= TASK PROMPT =
Even if the data beneath seems repetitive, write it all out again exactly.

= MATERIAL PROVIDED =

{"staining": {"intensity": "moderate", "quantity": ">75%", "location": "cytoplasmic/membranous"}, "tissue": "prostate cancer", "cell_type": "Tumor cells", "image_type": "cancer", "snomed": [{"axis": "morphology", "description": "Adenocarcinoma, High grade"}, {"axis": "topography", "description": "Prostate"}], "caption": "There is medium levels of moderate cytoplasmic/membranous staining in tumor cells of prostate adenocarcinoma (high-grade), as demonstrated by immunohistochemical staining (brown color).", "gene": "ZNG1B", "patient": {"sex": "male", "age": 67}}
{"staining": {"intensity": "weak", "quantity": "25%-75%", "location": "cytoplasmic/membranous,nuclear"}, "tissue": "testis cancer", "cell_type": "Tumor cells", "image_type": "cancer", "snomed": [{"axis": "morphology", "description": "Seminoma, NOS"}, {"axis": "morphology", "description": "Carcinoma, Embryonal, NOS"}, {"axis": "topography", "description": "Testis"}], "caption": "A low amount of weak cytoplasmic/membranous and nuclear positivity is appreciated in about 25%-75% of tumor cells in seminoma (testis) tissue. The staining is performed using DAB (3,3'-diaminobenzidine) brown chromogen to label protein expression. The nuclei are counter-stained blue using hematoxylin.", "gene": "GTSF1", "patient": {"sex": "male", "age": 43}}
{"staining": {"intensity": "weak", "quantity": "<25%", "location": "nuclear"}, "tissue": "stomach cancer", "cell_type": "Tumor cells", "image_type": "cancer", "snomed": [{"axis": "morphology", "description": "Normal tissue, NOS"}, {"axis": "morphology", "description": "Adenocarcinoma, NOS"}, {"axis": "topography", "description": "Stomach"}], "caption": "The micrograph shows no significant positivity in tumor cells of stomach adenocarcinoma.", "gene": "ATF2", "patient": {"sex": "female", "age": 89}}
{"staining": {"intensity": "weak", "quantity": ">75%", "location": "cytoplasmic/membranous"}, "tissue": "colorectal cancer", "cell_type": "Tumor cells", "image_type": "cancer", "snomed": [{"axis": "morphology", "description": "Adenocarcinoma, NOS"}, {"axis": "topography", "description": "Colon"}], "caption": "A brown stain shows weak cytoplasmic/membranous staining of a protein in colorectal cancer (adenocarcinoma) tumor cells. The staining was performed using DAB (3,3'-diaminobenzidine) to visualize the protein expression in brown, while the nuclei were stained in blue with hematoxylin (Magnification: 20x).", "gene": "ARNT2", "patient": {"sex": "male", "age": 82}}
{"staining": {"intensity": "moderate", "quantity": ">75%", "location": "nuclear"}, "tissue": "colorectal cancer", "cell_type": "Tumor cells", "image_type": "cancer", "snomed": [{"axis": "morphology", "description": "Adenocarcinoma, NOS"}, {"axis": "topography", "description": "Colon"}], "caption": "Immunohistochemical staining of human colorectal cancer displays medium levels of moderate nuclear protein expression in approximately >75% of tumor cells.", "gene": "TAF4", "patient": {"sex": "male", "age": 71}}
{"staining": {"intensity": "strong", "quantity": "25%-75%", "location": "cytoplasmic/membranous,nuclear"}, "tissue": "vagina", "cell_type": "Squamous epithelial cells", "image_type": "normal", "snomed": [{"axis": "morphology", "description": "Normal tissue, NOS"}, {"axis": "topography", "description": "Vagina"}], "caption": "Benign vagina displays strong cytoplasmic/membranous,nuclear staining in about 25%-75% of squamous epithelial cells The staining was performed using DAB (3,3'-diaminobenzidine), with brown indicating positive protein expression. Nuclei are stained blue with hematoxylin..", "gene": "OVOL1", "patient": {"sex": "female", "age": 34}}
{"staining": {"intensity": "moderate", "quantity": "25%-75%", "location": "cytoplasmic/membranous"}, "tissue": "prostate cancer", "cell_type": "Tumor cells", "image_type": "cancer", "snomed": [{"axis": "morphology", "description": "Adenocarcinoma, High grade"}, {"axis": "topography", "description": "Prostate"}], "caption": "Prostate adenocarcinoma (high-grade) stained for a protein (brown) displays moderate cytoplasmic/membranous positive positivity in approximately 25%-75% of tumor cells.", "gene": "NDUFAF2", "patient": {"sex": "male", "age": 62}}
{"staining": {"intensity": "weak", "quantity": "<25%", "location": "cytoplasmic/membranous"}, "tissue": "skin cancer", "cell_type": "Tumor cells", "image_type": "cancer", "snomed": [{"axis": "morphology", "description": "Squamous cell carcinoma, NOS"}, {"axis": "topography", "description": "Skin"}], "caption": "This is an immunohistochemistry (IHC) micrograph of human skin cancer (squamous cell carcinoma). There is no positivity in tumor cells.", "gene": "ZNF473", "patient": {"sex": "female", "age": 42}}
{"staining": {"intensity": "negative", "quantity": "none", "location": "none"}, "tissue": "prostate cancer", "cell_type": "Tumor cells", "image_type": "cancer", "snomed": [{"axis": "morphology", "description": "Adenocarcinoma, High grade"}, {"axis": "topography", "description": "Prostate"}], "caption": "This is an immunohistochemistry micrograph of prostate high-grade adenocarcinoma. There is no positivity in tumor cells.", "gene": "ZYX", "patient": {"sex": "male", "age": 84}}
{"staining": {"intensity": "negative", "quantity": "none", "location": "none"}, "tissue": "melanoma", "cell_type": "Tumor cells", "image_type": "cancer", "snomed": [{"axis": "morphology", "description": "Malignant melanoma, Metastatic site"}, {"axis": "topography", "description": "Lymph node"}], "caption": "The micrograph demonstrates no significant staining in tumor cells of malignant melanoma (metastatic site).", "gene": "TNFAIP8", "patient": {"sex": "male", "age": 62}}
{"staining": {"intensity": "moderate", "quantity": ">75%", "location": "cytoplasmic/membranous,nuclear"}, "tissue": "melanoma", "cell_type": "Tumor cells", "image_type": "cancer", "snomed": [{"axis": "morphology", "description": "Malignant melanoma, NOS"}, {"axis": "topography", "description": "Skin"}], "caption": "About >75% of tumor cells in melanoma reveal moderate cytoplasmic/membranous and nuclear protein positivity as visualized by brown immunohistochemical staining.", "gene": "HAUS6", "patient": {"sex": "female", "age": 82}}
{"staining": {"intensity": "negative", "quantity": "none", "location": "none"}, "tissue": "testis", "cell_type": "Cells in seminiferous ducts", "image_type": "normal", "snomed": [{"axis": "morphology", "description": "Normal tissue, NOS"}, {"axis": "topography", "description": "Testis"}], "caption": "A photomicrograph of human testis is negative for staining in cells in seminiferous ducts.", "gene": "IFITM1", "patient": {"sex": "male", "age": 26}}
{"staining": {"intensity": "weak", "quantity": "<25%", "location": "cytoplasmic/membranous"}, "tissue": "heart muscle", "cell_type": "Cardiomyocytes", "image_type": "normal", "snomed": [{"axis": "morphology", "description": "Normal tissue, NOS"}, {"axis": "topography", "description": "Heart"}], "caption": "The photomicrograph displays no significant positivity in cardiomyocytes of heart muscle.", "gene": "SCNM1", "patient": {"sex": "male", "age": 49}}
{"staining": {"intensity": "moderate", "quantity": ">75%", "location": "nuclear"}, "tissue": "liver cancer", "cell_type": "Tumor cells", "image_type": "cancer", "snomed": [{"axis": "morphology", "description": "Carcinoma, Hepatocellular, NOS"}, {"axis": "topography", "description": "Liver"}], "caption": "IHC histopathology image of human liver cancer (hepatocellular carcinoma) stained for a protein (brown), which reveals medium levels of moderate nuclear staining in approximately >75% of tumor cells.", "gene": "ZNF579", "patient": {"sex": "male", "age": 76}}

= OUTPUT BELOW =
{"staining": {"intensity": "moderate", "quantity": ">75%", "location": "cytoplasmic/membranous"}, "tissue": "prostate cancer", "cell_type": "Tumor cells", "image_type": "cancer", "snomed": [{"axis": "morphology", "description": "Adenocarcinoma, High grade"}, {"axis": "topography", "description": "Prostate"}], "caption": "There is medium levels of moderate cytoplasmic/membranous staining in tumor cells of prostate adenocarcinoma (high-grade), as demonstrated by immunohistochemical staining (brown color).", "gene": "ZNG1B", "patient": {"sex": "male", "age": 67}}
{"staining": {"intensity": "weak", "quantity": "25%-75%", "location": "cytoplasmic/membranous,nuclear"}, "tissue": "testis cancer", "cell_type": "Tumor cells", "image_type": "cancer", "snomed": [{"axis": "morphology", "description": "Seminoma, NOS"}, {"axis": "morphology", "description": "Carcinoma, Embryonal, NOS"}, {"axis": "topography", "description": "Testis"}], "caption": "A low amount of weak cytoplasmic/membranous and nuclear positivity is appreciated in about 25%-75% of tumor cells in seminoma (testis) tissue. The staining is performed using DAB (3,3'-diaminobenzidine) brown chromogen to label protein expression. The nuclei are counter-stained blue using hematoxylin.", "gene": "GTSF1", "patient": {"sex": "male", "age": 43}}
{"staining": {"intensity": "weak", "quantity": "<25%", "location": "nuclear"}, "tissue": "stomach cancer", "cell_type": "Tumor cells", "image_type": "cancer", "snomed": [{"axis": "morphology", "description": "Normal tissue, NOS"}, {"axis": "morphology", "description": "Adenocarcinoma, NOS"}, {"axis": "topography", "description": "Stomach"}], "caption": "The micrograph shows no significant positivity in tumor cells of stomach adenocarcinoma.", "gene": "ATF2", "patient": {"sex": "female", "age": 89}}
{"staining": {"intensity": "weak", "quantity": ">75%", "location": "cytoplasmic/membranous"}, "tissue": "colorectal cancer", "cell_type": "Tumor cells", "image_type": "cancer", "snomed": [{"axis": "morphology", "description": "Adenocarcinoma, NOS"}, {"axis": "topography", "description": "Colon"}], "caption": "A brown stain shows weak cytoplasmic/membranous staining of a protein in colorectal cancer (adenocarcinoma) tumor cells. The staining was performed using DAB (3,3'-diaminobenzidine) to visualize the protein expression in brown, while the nuclei were stained in blue with hematoxylin (Magnification: 20x).", "gene": "ARNT2", "patient": {"sex": "male", "age": 82}}
{"staining": {"intensity": "moderate", "quantity": ">75%", "location": "nuclear"}, "tissue": "colorectal cancer", "cell_type": "Tumor cells", "image_type": "cancer", "snomed": [{"axis": "morphology", "description": "Adenocarcinoma, NOS"}, {"axis": "topography", "description": "Colon"}], "caption": "Immunohistochemical staining of human colorectal cancer displays medium levels of moderate nuclear protein expression in approximately >75% of tumor cells.", "gene": "TAF4", "patient": {"sex": "male", "age": 71}}
{"staining": {"intensity": "strong", "quantity": "25%-75%", "location": "cytoplasmic/membranous,nuclear"}, "tissue": "vagina", "cell_type": "Squamous epithelial cells", "image_type": "normal", "snomed": [{"axis": "morphology", "description": "Normal tissue, NOS"}, {"axis": "topography", "description": "Vagina"}], "caption": "Benign vagina displays strong cytoplasmic/membranous,nuclear staining in about 25%-75% of squamous epithelial cells The staining was performed using DAB (3,3'-diaminobenzidine), with brown indicating positive protein expression. Nuclei are stained blue with hematoxylin..", "gene": "OVOL1", "patient": {"sex": "female", "age": 34}}
{"staining": {"intensity": "moderate", "quantity": "25%-75%", "location": "cytoplasmic/membranous"}, "tissue": "prostate cancer", "cell_type": "Tumor cells", "image_type": "cancer", "snomed": [{"axis": "morphology", "description": "Adenocarcinoma, High grade"}, {"axis": "topography", "description": "Prostate"}], "caption": "Prostate adenocarcinoma (high-grade) stained for a protein (brown) displays moderate cytoplasmic/membranous positive positivity in approximately 25%-75% of tumor cells.", "gene": "NDUFAF2", "patient": {"sex": "male", "age": 62}}
{"staining": {"intensity": "weak", "quantity": "<25%", "location": "cytoplasmic/membranous"}, "tissue": "skin cancer", "cell_type": "Tumor cells", "image_type": "cancer", "snomed": [{"axis": "morphology", "description": "Squamous cell carcinoma, NOS"}, {"axis": "topography", "description": "Skin"}], "caption": "This is an immunohistochemistry (IHC) micrograph of human skin cancer (squamous cell carcinoma). There is no positivity in tumor cells.", "gene": "ZNF473", "patient": {"sex": "female", "age": 42}}
{"staining": {"intensity": "negative", "quantity": "none", "location": "none"}, "tissue": "prostate cancer", "cell_type": "Tumor cells", "image_type": "cancer", "snomed": [{"axis": "morphology", "description": "Adenocarcinoma, High grade"}, {"axis": "topography", "description": "Prostate"}], "caption": "This is an immunohistochemistry micrograph of prostate high-grade adenocarcinoma. There is no positivity in tumor cells.", "gene": "ZYX", "patient": {"sex": "male", "age": 84}}
{"staining": {"intensity": "negative", "quantity": "none", "location": "none"}, "tissue": "melanoma", "cell_type": "Tumor cells", "image_type": "cancer", "snomed": [{"axis": "morphology", "description": "Malignant melanoma, Metastatic site"}, {"axis": "topography", "description": "Lymph node"}], "caption": "The micrograph demonstrates no significant staining in tumor cells of malignant melanoma (metastatic site).", "gene": "TNFAIP8", "patient": {"sex": "male", "age": 62}}
{"staining": {"intensity": "moderate", "quantity": ">75%", "location": "cytoplasmic/membranous,nuclear"}, "tissue": "melanoma", "cell_type": "Tumor cells", "image_type": "cancer", "snomed": [{"axis": "morphology", "description": "Malignant melanoma, NOS"}, {"axis": "topography", "description": "Skin"}], "caption": "About >75% of tumor cells in melanoma reveal moderate cytoplasmic/membranous and nuclear protein positivity as visualized by brown immunohistochemical staining.", "gene": "HAUS6", "patient": {"sex": "female", "age": 82}}
{"staining": {"intensity": "negative", "quantity": "none", "location": "none"}, "tissue": "testis", "cell_type": "Cells in seminiferous ducts", "image_type": "normal", "snomed": [{"axis": "morphology", "description": "Normal tissue, NOS"}, {"axis": "topography", "description": "Testis"}], "caption": "A photomicrograph of human testis is negative for staining in cells in seminiferous ducts.", "gene": "IFITM1", "patient": {"sex": "male", "age": 26}}
{"staining": {"intensity": "weak", "quantity": "<25%", "location": "cytoplasmic/membranous"}, "tissue": "heart muscle", "cell_type": "Cardiomyocytes", "image_type": "normal", "snomed": [{"axis": "morphology", "description": "Normal tissue, NOS"}, {"axis": "topography", "description": "Heart"}], "caption": "The photomicrograph displays no significant positivity in cardiomyocytes of heart muscle.", "gene": "SCNM1", "patient": {"sex": "male", "age": 49}}
{"staining": {"intensity": "moderate", "quantity": ">75%", "location": "nuclear"}, "tissue": "liver cancer", "cell_type": "Tumor cells", "image_type": "cancer", "snomed": [{"axis": "morphology", "description": "Carcinoma, Hepatocellular, NOS"}, {"axis": "topography", "description": "Liver"}], "caption": "IHC histopathology image of human liver cancer (hepatocellular carcinoma) stained for a protein (brown), which reveals medium levels of moderate nuclear staining in approximately >75% of tumor cells.", "gene": "ZNF579", "patient": {"sex": "male", "age": 76}}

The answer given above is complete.